* **What to work on**:
All records below are to be set down precisely as written, excluding pictures.

* **Data listing**:
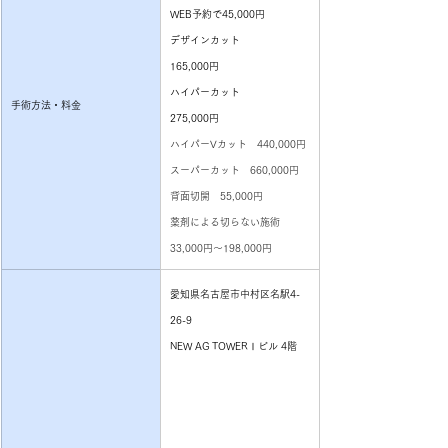
WEB予約で45,000円
デザインカット
165,000円
ハイパーカット
手術方法・料金
275,000円
ハイパーVカット　440,000円
スーパーカット　660,000円
背面切開　55,000円
薬剤による切らない施術　
33,000円～198,000円
愛知県名古屋市中村区名駅4-
26-9
NEW AG TOWERⅠビル 4階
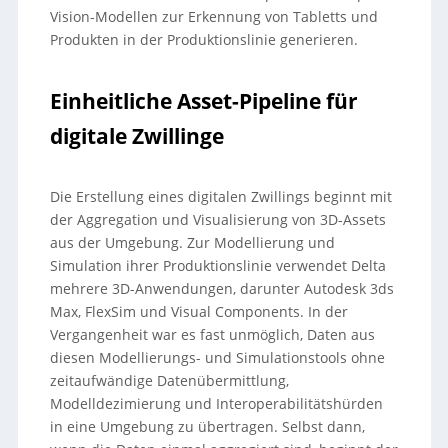
Vision-Modellen zur Erkennung von Tabletts und
Produkten in der Produktionslinie generieren.
Einheitliche Asset-Pipeline für
digitale Zwillinge
Die Erstellung eines digitalen Zwillings beginnt mit
der Aggregation und Visualisierung von 3D-Assets
aus der Umgebung. Zur Modellierung und
Simulation ihrer Produktionslinie verwendet Delta
mehrere 3D-Anwendungen, darunter Autodesk 3ds
Max, FlexSim und Visual Components. In der
Vergangenheit war es fast unmöglich, Daten aus
diesen Modellierungs- und Simulationstools ohne
zeitaufwändige Datenübermittlung,
Modelldezimierung und Interoperabilitätshürden
in eine Umgebung zu übertragen. Selbst dann,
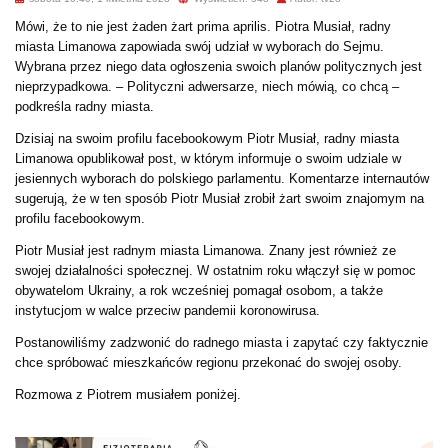
Mówi, że to nie jest żaden żart prima aprilis. Piotra Musiał, radny
miasta Limanowa zapowiada swój udział w wyborach do Sejmu.
Wybrana przez niego data ogłoszenia swoich planów politycznych jest
nieprzypadkowa. – Polityczni adwersarze, niech mówią, co chcą –
podkreśla radny miasta.
Dzisiaj na swoim profilu facebookowym Piotr Musiał, radny miasta
Limanowa opublikował post, w którym informuje o swoim udziale w
jesiennych wyborach do polskiego parlamentu. Komentarze internautów
sugerują, że w ten sposób Piotr Musiał zrobił żart swoim znajomym na
profilu facebookowym.
Piotr Musiał jest radnym miasta Limanowa. Znany jest również ze
swojej działalności społecznej. W ostatnim roku włączył się w pomoc
obywatelom Ukrainy, a rok wcześniej pomagał osobom, a także
instytucjom w walce przeciw pandemii koronowirusa.
Postanowiliśmy zadzwonić do radnego miasta i zapytać czy faktycznie
chce spróbować mieszkańców regionu przekonać do swojej osoby.
Rozmowa z Piotrem musiałem poniżej.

* **Response area**:
WEB予約で45,000円
デザインカット
165,000円
ハイパーカット
手術方法・料金
275,000円
ハイパーVカット　440,000円
スーパーカット　660,000円
背面切開　55,000円
薬剤による切らない施術　
33,000円～198,000円
愛知県名古屋市中村区名駅4-
26-9
NEW AG TOWERⅠビル 4階
Vision-Modellen zur Erkennung von Tabletts und
Produkten in der Produktionslinie generieren.
Einheitliche Asset-Pipeline für
digitale Zwillinge
Die Erstellung eines digitalen Zwillings beginnt mit
der Aggregation und Visualisierung von 3D-Assets
aus der Umgebung. Zur Modellierung und
Simulation ihrer Produktionslinie verwendet Delta
mehrere 3D-Anwendungen, darunter Autodesk 3ds
Max, FlexSim und Visual Components. In der
Vergangenheit war es fast unmöglich, Daten aus
diesen Modellierungs- und Simulationstools ohne
zeitaufwändige Datenübermittlung,
Modelldezimierung und Interoperabilitätshürden
in eine Umgebung zu übertragen. Selbst dann,
Mówi, że to nie jest żaden żart prima aprilis. Piotra Musiał, radny
miasta Limanowa zapowiada swój udział w wyborach do Sejmu.
Wybrana przez niego data ogłoszenia swoich planów politycznych jest
nieprzypadkowa. – Polityczni adwersarze, niech mówią, co chcą –
podkreśla radny miasta.
Dzisiaj na swoim profilu facebookowym Piotr Musiał, radny miasta
Limanowa opublikował post, w którym informuje o swoim udziale w
jesiennych wyborach do polskiego parlamentu. Komentarze internautów
sugerują, że w ten sposób Piotr Musiał zrobił żart swoim znajomym na
profilu facebookowym.
Piotr Musiał jest radnym miasta Limanowa. Znany jest również ze
swojej działalności społecznej. W ostatnim roku włączył się w pomoc
obywatelom Ukrainy, a rok wcześniej pomagał osobom, a także
instytucjom w walce przeciw pandemii koronowirusa.
Postanowiliśmy zadzwonić do radnego miasta i zapytać czy faktycznie
chce spróbować mieszkańców regionu przekonać do swojej osoby.
Rozmowa z Piotrem musiałem poniżej.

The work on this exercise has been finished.